Ada Utang Jatuh Tempo Pemerintah Rp100 Triliun ke BI 2025

Ada Utang Jatuh Tempo Pemerintah Rp100 Triliun ke BI 2025

()

Bisnis.com, JAKARTA — Pemerintah pada 2025 harus menghadapi tanggung jawabnya untuk membayar utang jatuh tempo, termasuk utang yang dihasilkan dari burden sharing bersama Bank Indonesia kala Covid-19 lalu. 

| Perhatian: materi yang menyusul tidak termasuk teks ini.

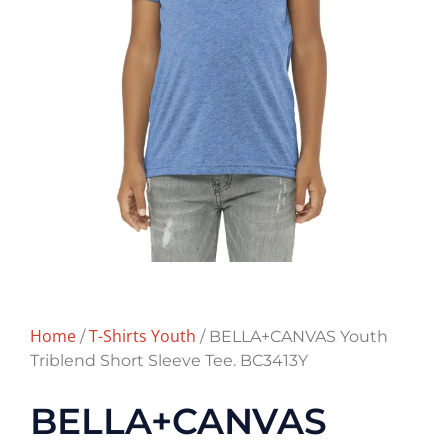
Home
T-Shirts Youth
/
/ BELLA+CANVAS Youth
Triblend Short Sleeve Tee. BC3413Y
BELLA+CANVAS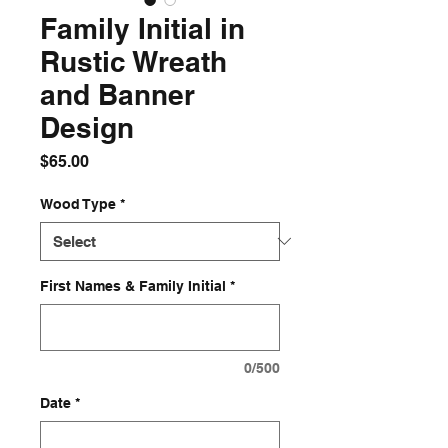
Family Initial in
Rustic Wreath
and Banner
Design
Price
$65.00
Wood Type
*
First Names & Family Initial
*
0/500
Date
*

Menurut catatan Badan Pemeriksa Keuangan (BPK), terdapat jatuh tempo Surat Berharga Negara (SBN) yang dibeli Bank Indonesia (BI) berdasarkan Surat Keputusan Bersama (SKBI) II senilai Rp100 triliun pada 2025. 

Melihat dalam Laporan Hasil Pemeriksaan (LHP) Atas Laporan Keuangan Pemerintah Pusat (LKPP) Tahun 2021, tercatat dari penerbitan SBN dalam rangka SKB II dan SKB III tersebut, terdapat SBN berupa SUN seri Variable Rate (VR) yang khusus dijual kepada BI di Pasar Perdana dalam rangka SKB II dan SKB III dengan total nilai sebesar Rp612,56 triliun.